Michael and Rose Brady were to be found in Lavey in county Cavan in the 1821 census.  Michael was recorded at that time as a tenant farmer and his wife as a flax spinner. 

The Bradys left Ireland for America around 1832 (the date given for their arrival by their eldest son Terence when he was applying for a carpenter’s certificate).  The Brady family moved first to New York City and then in the late 1830’s to Bristol in Bucks county, Pennsylvania. 


Bristol was an important port for the transportation of coal.  Coal was barged from Easton via the Delaware canal to Bristol where it could be loaded on ships and transported to market.  
Son Terence became involved in the building and ownership of coal ships for this trade, including the schooner George Washington.  In 1852 however, the vessel ran aground near Cape island off New Jersey and both ship and cargo were lost. 

Two years later Terence contracted typhoid fever and died at the age of forty three.  Later Bradys of this family went west to farm in Nauvoo, Illinois.



The Brady Genealogy

William Young Brady, born in 1869, devoted his life to documenting the descendants of Hugh and Hannah Brady until his death in 1959. 

He started contacting the eldest first to get their recollections of our pioneer ancestors so that he could record their memories of them and the ones that had been passed down to them from their parents.
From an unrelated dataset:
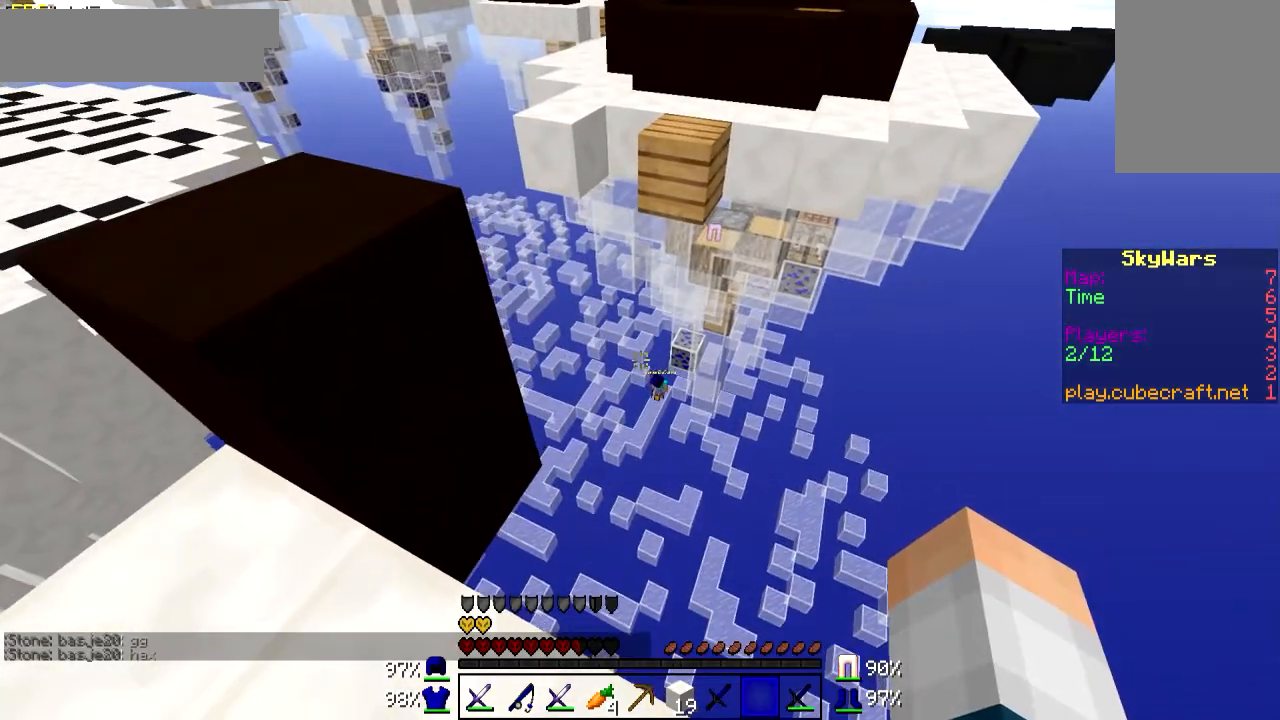
{"keys": [], "mouse": [], "events": [[17, "a", "down"], [67, "a", "up"]]}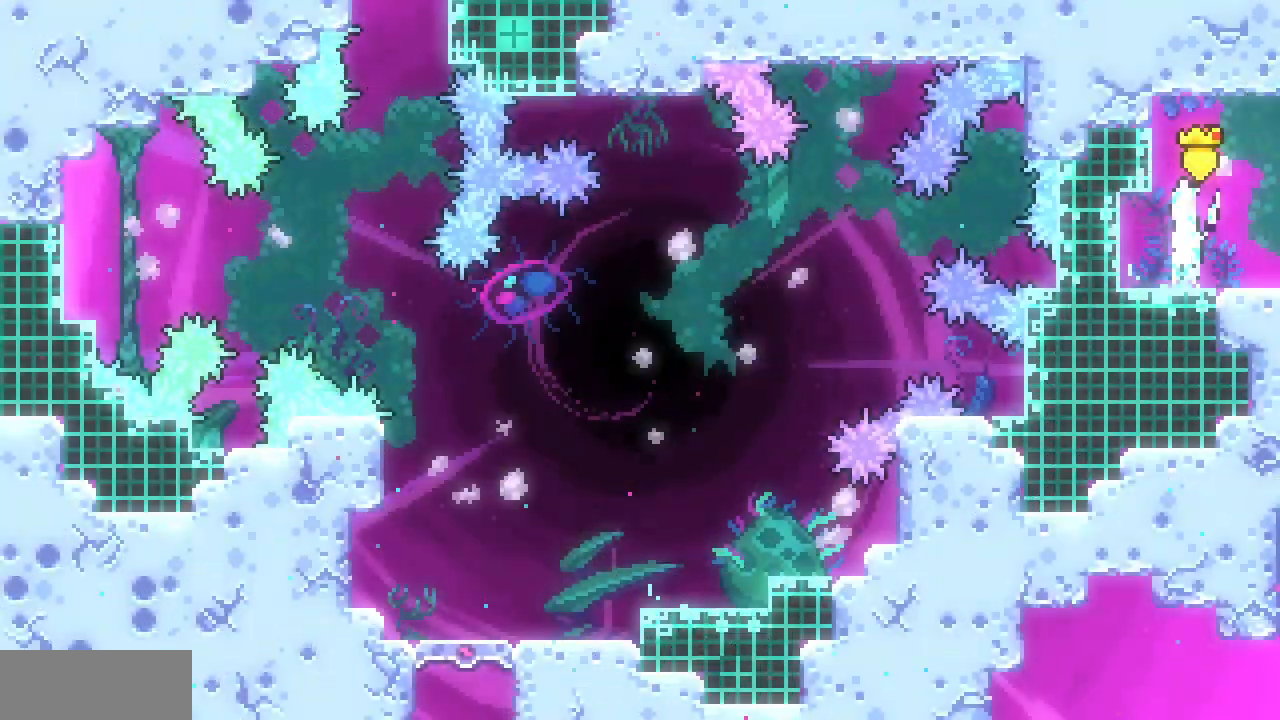
Gameplay with keyboard; each line is a JSON object with the keys held at the frame after it. "events" lists presses ("down") and releases ("up") of "c", "d", "down", "left", "right", "shift", "up", "x" and "z" between this image and that frame as [ms after this image, input, new state], when the widget could be followed in between. No other keys are recorded. Mouse input is not recorded.
{"keys": ["c", "right"], "events": [[50, "right", "down"], [167, "z", "up"], [367, "c", "down"]]}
This information provided the links to very legitimate information about Brady ancestors in the 1700’s.  This kind of first and second hand information would have been impossible to document if William had not taken on the task at that time and left it for future generations to figure out. He knew the importance of the families history and the duty of preserving it for generations to come. 

Since then, through the works of Donna Cuillard and others to bridge the gaps since 1959 until and beyond the new millennium, thousands of Brady descendants have been documented. The Brady Genealogy now boasts of approximately 7,000 descendants in a massive database diligently maintained by Bill Kleinecke
.


Matthew Brady the Gentleman Bushranger


Matthew Brady was born of Irish parents in Manchester in 1799.  He grew into a good looking man who had received some level of education as he was able to read and write.  He was employed as a groom when he forged his master's name on a cheque to pay off a debt.  In 1820 he was tried for the crime and sentenced to transportation to Tasmania for seven years. 

He was anything but a model convict in Tasmania, recording many punishments for his misdemeanors, but this did not deter his resolve to escape. In June 1824, while working on a vegetable farm, Brady and six other convicts escaped and seizing a boat from Macquarie Harbor, got clean away. 

The gang was on the loose for almost two years, committing innumerable robberies.  But he was sometimes called the "Gentleman Bushranger," due to his good treatment and fine manners when robbing his victims. 

In March 1826 Brady was shot through the leg on one of his raids and it would not heal.  Two of his accomplices then turned traitor and led the police to where he and his gang were hiding out.  Brady escaped the ensuing gun battle, but was captured soon after by the bounty hunter John Batman. 

He was brought to the gallows at the old Hobart jail on May 4, 1826 and hanged.  Brady's cell had been filled with flowers from the ladies of Hobart town, which tended to support his claim to be a "Gentleman Bushranger."